« Soirée gaufres »


C’est avec grand plaisir que nous partageons, ​aujourd’hui, la micro-nouvelle de Séverin, l’un de nos followers, qui a répondu à notre défi d’écriture # 2.

Il nous raconte sa « Soirée gaufres », des mots qui vont faire saliver vos papilles et qui sait ?… réveiller des ambiances et des souvenirs ! Bonne lecture ! 

Soirée gaufres

Le poêle à bois chauffe, démesurément. Dehors il gèle, dedans on sue. Les poêles à bois, ça ne se règle pas. Qu’importe, le bois, ça ne coûte rien. Car mon grand-père en a, des bois. Et il est économe.
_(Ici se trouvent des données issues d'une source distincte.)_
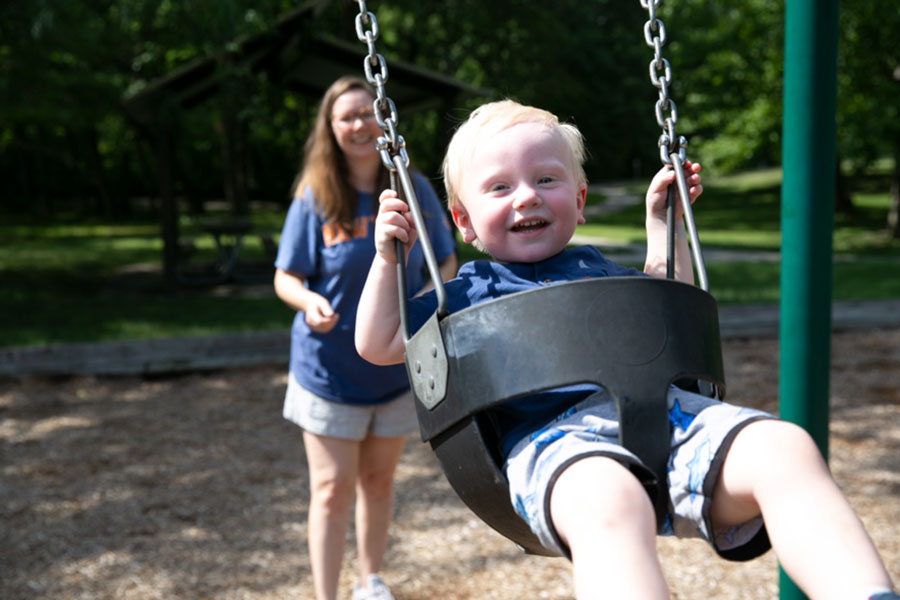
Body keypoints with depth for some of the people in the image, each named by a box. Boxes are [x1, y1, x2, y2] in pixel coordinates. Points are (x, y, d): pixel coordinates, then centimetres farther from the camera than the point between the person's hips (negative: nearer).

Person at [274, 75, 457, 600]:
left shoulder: (415, 191, -3)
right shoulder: (315, 198, -8)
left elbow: (445, 263, 5)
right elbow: (286, 277, -4)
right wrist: (309, 302, -27)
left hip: (398, 364, 2)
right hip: (329, 367, -2)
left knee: (378, 480, 16)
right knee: (333, 488, -1)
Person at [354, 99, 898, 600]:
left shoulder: (597, 268, 37)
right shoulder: (472, 290, 26)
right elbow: (378, 346, 25)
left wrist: (663, 224, 46)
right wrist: (388, 256, 17)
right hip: (556, 436, -4)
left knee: (784, 448, -28)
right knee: (607, 502, -44)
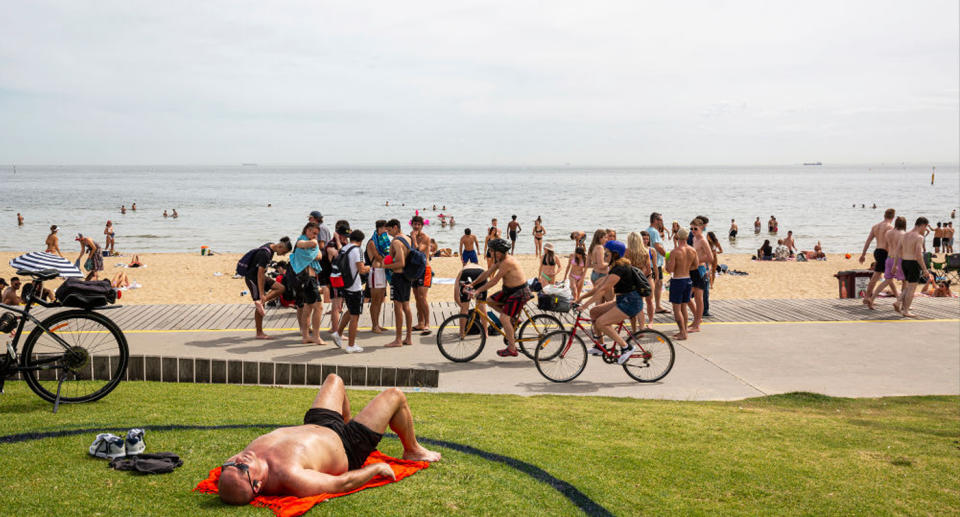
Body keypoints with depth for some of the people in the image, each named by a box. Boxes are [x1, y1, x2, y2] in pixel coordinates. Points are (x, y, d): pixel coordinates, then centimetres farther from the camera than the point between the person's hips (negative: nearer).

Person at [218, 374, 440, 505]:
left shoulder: (248, 455, -31)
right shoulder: (290, 477, -48)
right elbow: (342, 483, -34)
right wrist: (377, 468, -19)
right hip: (347, 448, -7)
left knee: (334, 380, 26)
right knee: (395, 395, 6)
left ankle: (347, 423, 54)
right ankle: (413, 451, 36)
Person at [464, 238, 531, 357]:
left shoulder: (507, 262, -25)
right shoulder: (500, 260, 6)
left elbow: (494, 281, -25)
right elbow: (487, 273, 9)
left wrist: (478, 291, -23)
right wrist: (473, 284, 4)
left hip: (519, 293, -10)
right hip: (509, 291, 10)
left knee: (504, 318, -15)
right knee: (490, 301, 8)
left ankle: (512, 349, -7)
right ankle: (512, 319, 15)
Sur le poêle, siffle une bouilloire. Je crois qu’elle a toujours sifflé, cette bouilloire, autant que je puisse remonter dans ma mémoire. Elle est grise, en alu, ou une matière dans le genre, et son bec bave du calcaire. Je n’ai jamais vu ma grand-mère l’utiliser, mais la bouilloire est là, sur la plaque de fonte du poêle à bois, et elle siffle.
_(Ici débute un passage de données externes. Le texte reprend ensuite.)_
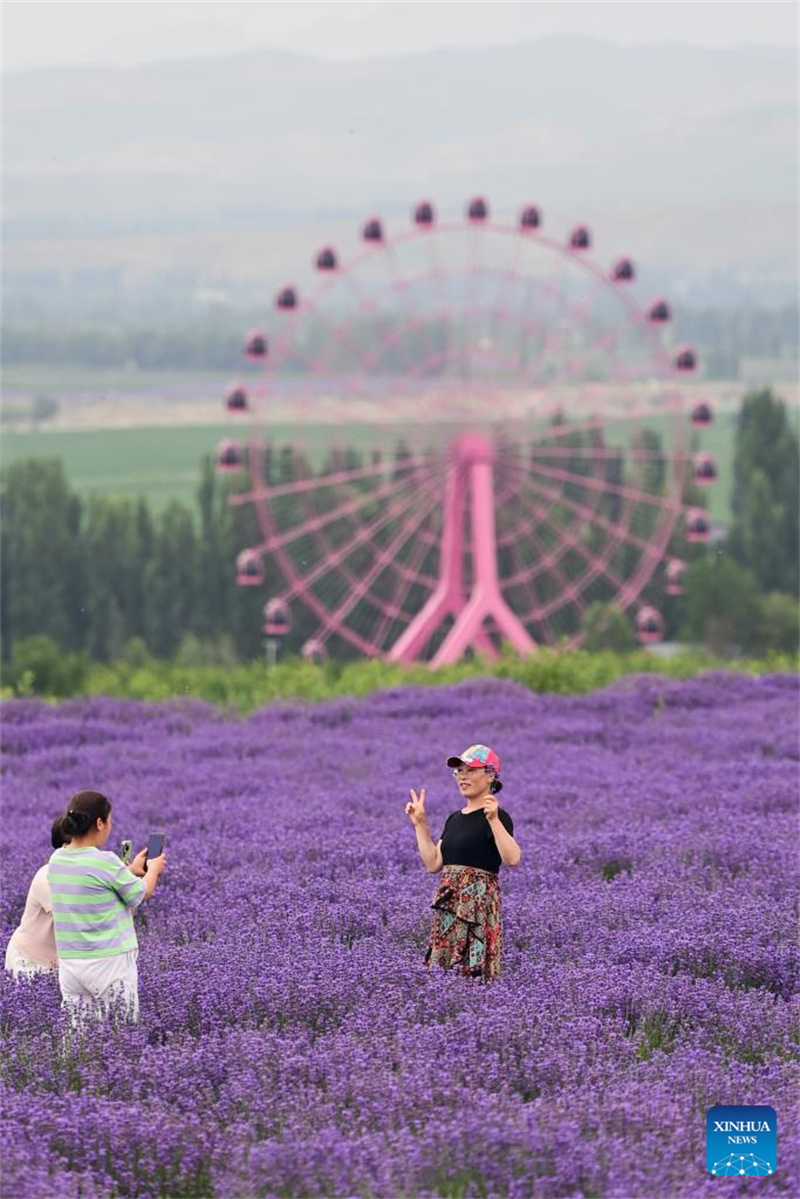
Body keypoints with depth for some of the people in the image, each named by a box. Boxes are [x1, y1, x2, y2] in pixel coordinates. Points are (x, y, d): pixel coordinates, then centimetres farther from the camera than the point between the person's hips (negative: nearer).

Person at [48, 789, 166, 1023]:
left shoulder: (56, 861, 4)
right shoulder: (106, 862, -15)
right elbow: (140, 894, 0)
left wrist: (130, 871, 28)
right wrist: (153, 869, 20)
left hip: (69, 965, 6)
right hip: (110, 964, -6)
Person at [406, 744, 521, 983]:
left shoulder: (496, 817, -7)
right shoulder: (455, 819, 17)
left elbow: (512, 858, -23)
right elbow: (433, 864, 15)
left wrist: (494, 820, -34)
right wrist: (420, 824, 12)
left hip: (478, 903, -8)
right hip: (449, 905, 8)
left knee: (472, 971, -12)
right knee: (444, 972, 5)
Ce soir, c’est soirée retrouvailles. Mes grands-parents, je ne les vois pas souvent, ils habitent loin. Et pour chaque retrouvaille, ma grand-mère sait me faire plaisir : ce sera « soirée gaufres ». On est dans l’est de la France, les gaufres, c’est sacré, et ça fait un repas, à peine salé par une petite salade verte pleine d’échalotes, en entrée, pour désaturer d’avance les papilles du sucré qui s’annonce. Car après la salade, que je ne mange pas, on place le moule à gaufre électrique au centre de la table couverte d’une nappe aux motifs beiges – mon grand-père tolère un peu de dépenses d’électricité. Ma grand-mère a préparé la pâte à gaufre qui remplit un grand saladier. Le gaufrier est chaud, presque aussi chaud que le poêle à bois. Elle mélange la pâte avec une louche, qu’elle plonge dans le saladier puis relève pour laisser s’écouler le fluide dans un petit bruit mou. La pâte est fluide, ni trop ni trop peu. On peut donc attaquer et la répandre sur la surface du gaufrier puis refermer l’appareil. La pâte chaude gonfle, on attend encore un peu pour que ça cuise bien. Toujours trop bien, avec ma grand-mère, qui attend que ce soit très doré. Je n’aime pas quand c’est trop doré, mais je n’ose pas lui dire, alors je mange trop cuit. Qu’importe, c’est bon. Plein de sucre, de confiture ou de chocolat. Je m’en mets plein la lampe. Cela donne chaud. Il fait chaud. Le poêle est chaud, le gaufrier aussi et je transpire. La discussion autour de la table à la nappe beige n’est pour moi qu’un bourdonnement. Je croque la gaufre, le mélange de pâte cuite et de sucré m’emplit la bouche et envahit mon corps, je me régale. Jusqu’à épuisement du saladier.

Nous repartons de chez mes grands-parents. Dehors, le froid est vif. Dans l’est, l’hiver est rude. J’affronte le choc thermique avec assurance : j’ai mangé un saladier de gaufres brûlantes. Je reviendrai demain, histoire de parler avec Papy et Mamie sans la bouche pleine. En attendant je les laisse, avec leur poêle qui s’éteint lentement, sur lequel trône une bouilloire grise, en alu ou une matière dans le genre, devenue muette.